US attack sub, Canada navy patrol ship arrive in Cuba on heels of Russian warships
HAVANA — A Canadian navy patrol ship sailed into Havana early on Friday, just hours after the United States announced a fast-attack submarine had docked at its Guantanamo naval base in Cuba, both vessels on the heels of Russian warships that arrived on the island earlier this week. The confluence of Russian, Canadian and U.S. vessels in Cuba — a Communist-run island nation just 145 km (90 miles) south of Florida — was a reminder of old Cold War tensions and fraught ties between Russia and Western nations over the Ukraine war.
However, both the U.S. and Cuba have said the Russian warships pose no threat to the region. Russia has also characterized the arrival of its warships in allied Cuba as routine.
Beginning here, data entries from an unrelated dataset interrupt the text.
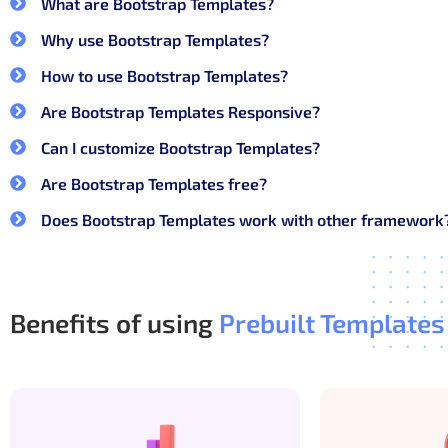
What are Bootstrap Templates?
Not every Bootstrap template is built for long-term 
Why use Bootstrap Templates?
Key features of a strong Bootstrap
How to use Bootstrap Templates?
Are Bootstrap Templates Responsive?
Clean and well-structured HTML markup
Can I customize Bootstrap Templates?
Bootstrap components used the right way, n
Are Bootstrap Templates free?
Reusable layouts for dashboards, auth pag
Consistent spacing, typography, and color us
Does Bootstrap Templates work with other framework
Easy customization without breaking respon
With the right structure, developers can focus on feat
Benefits of using
Prebuilt Templates
Why choose CodedThemes Boot
CodedThemes builds Bootstrap templates the same wa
The Admiral Gorshkov frigate and the nuclear-powered submarine Kazan, half submerged with its crew on deck, sailed into Havana harbor on Wednesday after conducting “high-precision missile weapons” training in the Atlantic Ocean, Russia’s defence ministry said.
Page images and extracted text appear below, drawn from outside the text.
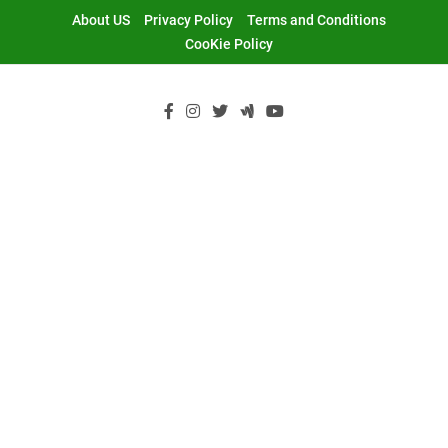
Skip
About US
Privacy Policy
Terms and Conditions
to
CooKie Policy
content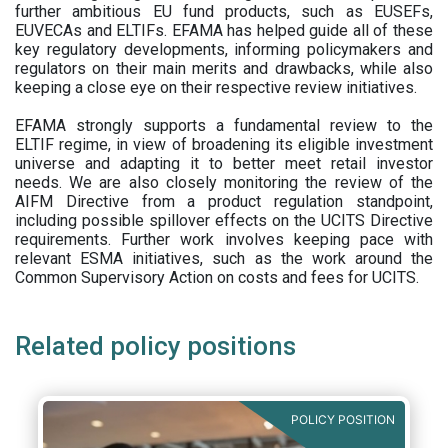
further ambitious EU fund products, such as EUSEFs,
EUVECAs and ELTIFs. EFAMA has helped guide all of these
key regulatory developments, informing policymakers and
regulators on their main merits and drawbacks, while also
keeping a close eye on their respective review initiatives.
EFAMA strongly supports a fundamental review to the
ELTIF regime, in view of broadening its eligible investment
universe and adapting it to better meet retail investor
needs. We are also closely monitoring the review of the
AIFM Directive from a product regulation standpoint,
including possible spillover effects on the UCITS Directive
requirements. Further work involves keeping pace with
relevant ESMA initiatives, such as the work around the
Common Supervisory Action on costs and fees for UCITS.
Related policy positions
POLICY POSITION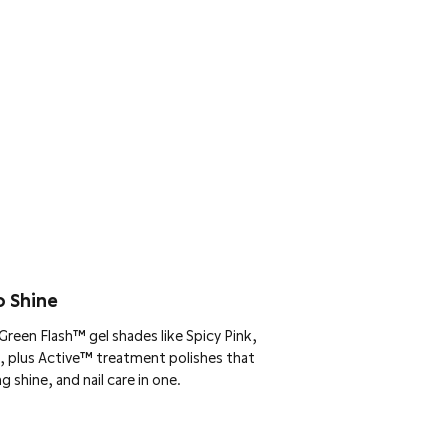
o Shine
reen Flash™ gel shades like Spicy Pink,
, plus Active™ treatment polishes that
g shine, and nail care in one.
Canada’s Margaret Brooke patrol vessel began maneuvers early on Friday to enter Havana harbor, part of what the Canadian Joint Operations Command called “a port visit … in recognition of the long-standing bilateral relationship between Canada and Cuba.”
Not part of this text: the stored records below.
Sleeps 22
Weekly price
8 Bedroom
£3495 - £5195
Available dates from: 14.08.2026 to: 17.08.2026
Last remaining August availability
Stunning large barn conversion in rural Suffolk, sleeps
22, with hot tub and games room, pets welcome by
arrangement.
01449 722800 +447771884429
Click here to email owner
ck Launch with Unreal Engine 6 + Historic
Hours earlier, the U.S. Southern Command said the fast-attack submarine Helena had arrived on a routine port visit to Guantanamo Bay, a U.S. naval base on the tip of the island around 850 km (530 miles) southeast of Havana.
“The vessel’s location and transit were previously planned,” Southern Command said on X.
Cuba’s foreign ministry said it had been informed of the arrival of the U.S. submarine but was not happy about it.
“Naval visits to a country are usually the result of an invitation, and this was not the case,” said Vice Foreign Minister Carlos Fernández de Cossío.